● DOCUMENT EXTRACT:

++++++

Let me tell you about the birds and the bees and the flowers and the trees and the moon up above and a thing called love.”

~Jewel Akens

The images and ideas that recur obsessively in my writing are birds, bees, flowers, trees, moon, stars, love; the West, travel, oceans and rivers, turmoil, loss of faith, hope. All of these fall into six general categories: Love, family history, self-definition, the arts (especially music), ideas and nature. More than any other subject I feel called to write about love. Filial, maternal, romantic, erotic; love for the earth and its creatures; lovingkindness.

As a child I most loved the sounds of poetry and the relationship of song lyrics to melodies. My dad recited “The Jabberwocky” sometimes at bedtime or sang “Alla en el Rancho Grande.” Over and over I read Robert Louis Stevenson’s A Child’s Garden of Verses. My sister taught me to sing “Greensleeves” and “The Ashgrove.” My brother played 45’s of “Hound Dog” and “Sixteen Tons.” When I got a little older it was all about the radio—funk, soul and rock and roll. Words and music both. It’s not possible to separate my love of poetry from my love of song.

++++++

● DATA PROVIDED:
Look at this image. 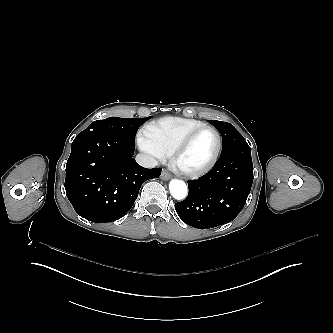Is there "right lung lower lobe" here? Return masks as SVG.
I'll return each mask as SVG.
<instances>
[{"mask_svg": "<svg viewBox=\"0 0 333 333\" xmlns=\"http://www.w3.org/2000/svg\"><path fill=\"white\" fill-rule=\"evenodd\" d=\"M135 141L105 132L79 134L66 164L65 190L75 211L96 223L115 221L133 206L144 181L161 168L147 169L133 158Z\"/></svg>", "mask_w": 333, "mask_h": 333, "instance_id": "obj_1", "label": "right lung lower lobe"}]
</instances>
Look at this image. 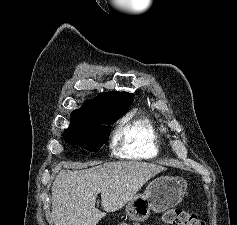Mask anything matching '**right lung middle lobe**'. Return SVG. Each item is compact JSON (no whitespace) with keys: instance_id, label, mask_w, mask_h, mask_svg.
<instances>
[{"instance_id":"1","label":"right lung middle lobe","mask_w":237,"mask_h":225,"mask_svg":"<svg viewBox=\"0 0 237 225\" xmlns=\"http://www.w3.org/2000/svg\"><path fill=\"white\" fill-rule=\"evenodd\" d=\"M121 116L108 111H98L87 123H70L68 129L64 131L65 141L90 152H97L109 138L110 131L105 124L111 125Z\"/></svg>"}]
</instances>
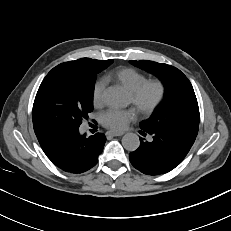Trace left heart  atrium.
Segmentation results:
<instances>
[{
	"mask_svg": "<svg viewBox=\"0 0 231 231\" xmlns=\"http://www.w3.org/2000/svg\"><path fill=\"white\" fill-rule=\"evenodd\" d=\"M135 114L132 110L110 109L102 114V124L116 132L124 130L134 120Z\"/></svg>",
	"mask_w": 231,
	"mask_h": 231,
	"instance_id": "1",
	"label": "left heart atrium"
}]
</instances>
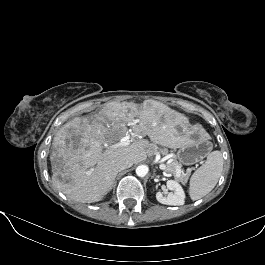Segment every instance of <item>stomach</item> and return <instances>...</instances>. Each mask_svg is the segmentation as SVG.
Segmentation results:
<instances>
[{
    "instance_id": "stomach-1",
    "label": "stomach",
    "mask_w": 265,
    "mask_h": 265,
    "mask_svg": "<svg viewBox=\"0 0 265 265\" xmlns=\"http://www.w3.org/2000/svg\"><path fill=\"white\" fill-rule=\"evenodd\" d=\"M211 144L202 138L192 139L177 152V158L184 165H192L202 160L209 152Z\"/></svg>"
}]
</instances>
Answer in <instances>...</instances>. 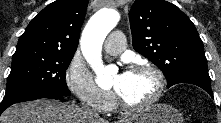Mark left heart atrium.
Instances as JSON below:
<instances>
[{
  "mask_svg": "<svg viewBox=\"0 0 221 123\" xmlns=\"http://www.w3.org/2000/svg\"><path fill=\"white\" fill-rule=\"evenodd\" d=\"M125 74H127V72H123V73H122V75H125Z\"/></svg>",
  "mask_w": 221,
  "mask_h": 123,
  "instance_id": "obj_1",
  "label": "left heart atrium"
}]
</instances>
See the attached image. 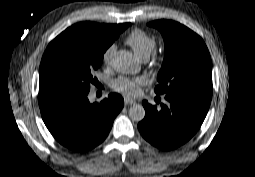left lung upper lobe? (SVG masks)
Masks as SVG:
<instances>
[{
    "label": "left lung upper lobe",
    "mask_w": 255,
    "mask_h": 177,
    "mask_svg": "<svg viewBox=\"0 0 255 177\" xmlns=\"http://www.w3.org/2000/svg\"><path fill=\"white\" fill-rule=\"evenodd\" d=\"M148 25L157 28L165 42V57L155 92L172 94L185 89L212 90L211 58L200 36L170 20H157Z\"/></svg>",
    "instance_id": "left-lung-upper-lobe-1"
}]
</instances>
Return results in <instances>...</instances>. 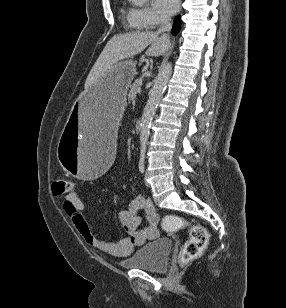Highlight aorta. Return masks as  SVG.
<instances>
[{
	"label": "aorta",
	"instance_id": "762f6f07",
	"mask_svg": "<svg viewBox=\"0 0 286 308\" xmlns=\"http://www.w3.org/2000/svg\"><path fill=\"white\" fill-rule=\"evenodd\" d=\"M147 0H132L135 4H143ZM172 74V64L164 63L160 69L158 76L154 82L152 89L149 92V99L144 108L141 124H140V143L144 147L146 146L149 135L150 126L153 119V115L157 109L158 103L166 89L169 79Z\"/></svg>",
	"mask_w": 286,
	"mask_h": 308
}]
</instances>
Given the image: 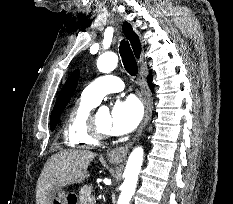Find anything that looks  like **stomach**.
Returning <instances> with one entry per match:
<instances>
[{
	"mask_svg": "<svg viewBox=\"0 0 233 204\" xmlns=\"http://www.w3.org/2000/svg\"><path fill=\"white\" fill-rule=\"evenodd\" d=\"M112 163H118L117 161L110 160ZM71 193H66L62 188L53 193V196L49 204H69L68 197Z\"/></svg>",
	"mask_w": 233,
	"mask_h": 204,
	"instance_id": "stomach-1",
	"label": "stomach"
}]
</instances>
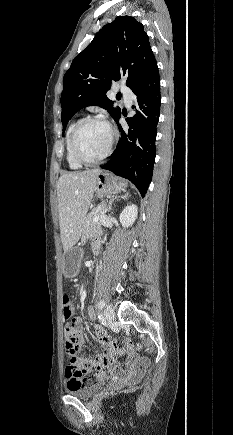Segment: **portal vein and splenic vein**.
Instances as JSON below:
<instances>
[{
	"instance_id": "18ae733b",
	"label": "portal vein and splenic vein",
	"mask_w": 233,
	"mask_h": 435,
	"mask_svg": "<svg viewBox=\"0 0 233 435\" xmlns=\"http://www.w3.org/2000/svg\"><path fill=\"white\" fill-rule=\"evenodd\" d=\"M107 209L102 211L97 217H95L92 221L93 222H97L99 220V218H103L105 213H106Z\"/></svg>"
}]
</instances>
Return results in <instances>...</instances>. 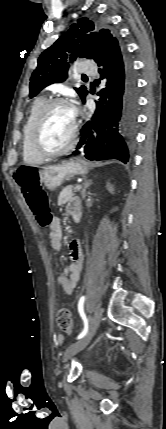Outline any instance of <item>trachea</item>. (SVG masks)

++++++

● DIRECTION 1: In the essay on poetry and song, which book did the writer read over and over as a child?
● DIRECTION 2: Extract a passage from the essay on poetry and song, beginning with the words "Let me tell" and stopping after "its creatures; lovingkindness.".
● DIRECTION 3: Write what comes next in the essay on poetry and song, picking up after its final sentence.

● EXPECTED ANSWER 1: Robert Louis Stevenson's A Child's Garden of Verses.

● EXPECTED ANSWER 2:
Let me tell you about the birds and the bees and the flowers and the trees and the moon up above and a thing called love.”

~Jewel Akens

The images and ideas that recur obsessively in my writing are birds, bees, flowers, trees, moon, stars, love; the West, travel, oceans and rivers, turmoil, loss of faith, hope. All of these fall into six general categories: Love, family history, self-definition, the arts (especially music), ideas and nature. More than any other subject I feel called to write about love. Filial, maternal, romantic, erotic; love for the earth and its creatures; lovingkindness.

● EXPECTED ANSWER 3:
Any sound image in a poem sets off reverberations in the ear of the reader or listener—a bird, teakettle, siren, helicopter. Every image in a poem is an invitation to engage, to interact and co-create with the poem and the poet. Music serves a social bonding function, heightening the interactivity between poet and reader and the associational resonance of the poem for both.

It is difficult to measure our debt as poets to song. Muse, after all, is the root word for music. We have our musical touchstones. Walter Pater wrote: All art constantly aspires towards the condition of music. The muses of poetry and song are, after all, kin; sisters. My books would not be here but for love and music.